Today was the first day I was able to get back out to the workshop in several days thanks to a cold I was fighting and a snowstorm that brought single digit temperatures. The workshop is mostly insulated and I have a baseboard heater installed but it can’t really compete with temps that low, but mostly my wife wouldn’t allow it while I was sick. I guess she cares about me or something.
Anyway, I started the day by spending an hour and a half deburring a couple parts, countersinking some holes, and then final drilling the holes for the shear plates and a couple reinforcement plates into the rudder spar. Two of the holes I countersunk were a little scary. Normally when countersinking I will use a countersink cage but the problem with these holes is that the cage is too big to fit in the right position because the part curves up right next to the hole and gets in the way. Some people get around this by grinding down a side of their cage so that it will fit into tight spots but I decided not to do that. This meant that my only option was to drill the countersink without a cage. I did this by countersinking a very little bit at a time and inserting a rivet to see how close I was. This took a while because I was so worried about over countersinking the holes and tested the rivet a LOT. I actually surprised myself with how well the countersinks turned out which was a huge relief.
The next two holes I needed to debur were the parts that I messed up last weekend. I started by trying to clamp the old parts around them so that I could have a level surface all around the part to place the cage on.
This worked ok but I couldn’t get a consistent countersink because I couldn’t get the parts perfectly level with each other. I think something like this could work in the future but I gave up and just countersunk the holes with nothing else around the parts. One hole ended up countersunk just a tiny bit too far but I’m confident that it is ok to use because you have to look really closely to even notice.
After a break for a friend’s child’s 1st birthday party I got to spend about 2.8 more hours working. Almost all of this time was spent preparing one of the rudder skins. First I had to remove the vinyl that most of the parts are shipped in. I’ve seen other people talk about how much of a pain it is to remove the vinyl from the parts in their blog and until now I didn’t really see what the big deal was. I actually thought it was kind of fun removing the blue plastic from the parts and exposing the shiny aluminum underneath.

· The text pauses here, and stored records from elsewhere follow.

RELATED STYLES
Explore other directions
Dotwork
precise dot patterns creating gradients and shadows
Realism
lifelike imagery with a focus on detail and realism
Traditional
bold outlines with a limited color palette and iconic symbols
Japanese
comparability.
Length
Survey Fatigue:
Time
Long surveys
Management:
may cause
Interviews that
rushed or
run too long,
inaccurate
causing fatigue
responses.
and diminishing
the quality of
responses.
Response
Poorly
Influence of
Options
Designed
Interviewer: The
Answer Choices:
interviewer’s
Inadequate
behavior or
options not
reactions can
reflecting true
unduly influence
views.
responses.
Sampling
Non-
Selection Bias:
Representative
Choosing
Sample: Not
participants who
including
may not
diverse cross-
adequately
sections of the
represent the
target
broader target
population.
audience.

Well, it turns out that when the part is a large skin the vinyl is REALLY stuck on there and it takes a lot of effort to get it all off. I’m sure the rudder skin won’t be the worst experience I have with the vinyl either.

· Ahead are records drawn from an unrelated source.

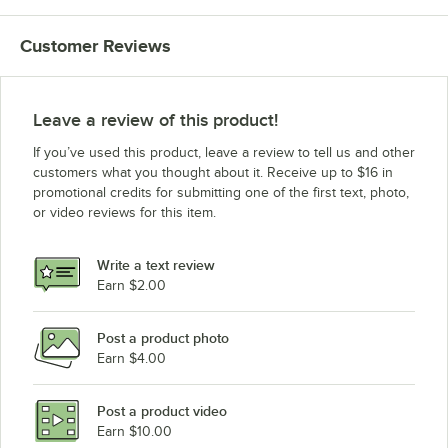
Customer Reviews
Leave a review of this product!
If you’ve used this product, leave a review to tell us and other
customers what you thought about it. Receive up to $16 in
promotional credits for submitting one of the first text, photo,
or video reviews for this item.
Write a text review
Earn $2.00
Post a product photo
Earn $4.00
Post a product video
Earn $10.00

Once all the vinyl was off I started to debur the edges. Small parts seem to have fairly clean edges and don’t need a lot of deburring but larger pieces like the rudder spar and the rudder skin have little notches from the machines that manufactured the parts. These all have to be smoothed out to prevent areas where stress can focus and eventually lead to cracks in the aluminum. I typically wear these spots down using a file and then give the whole edge a quick pass or two with a hand-held pneumatic grinder with a cut and polish wheel. It’s not a difficult job, but the way the rudder skin is shaped one side of it has several short edges with 90 degree angles that all have to be worked on.
After I was finally finished I got the skin clecoed to the rudder skeleton and got to see the rudder for the very first time! I still need to debur the skin for the other side, and even after that there is still a lot of work left before I can start riveting things together, but it is a great feeling seeing the rudder coming together.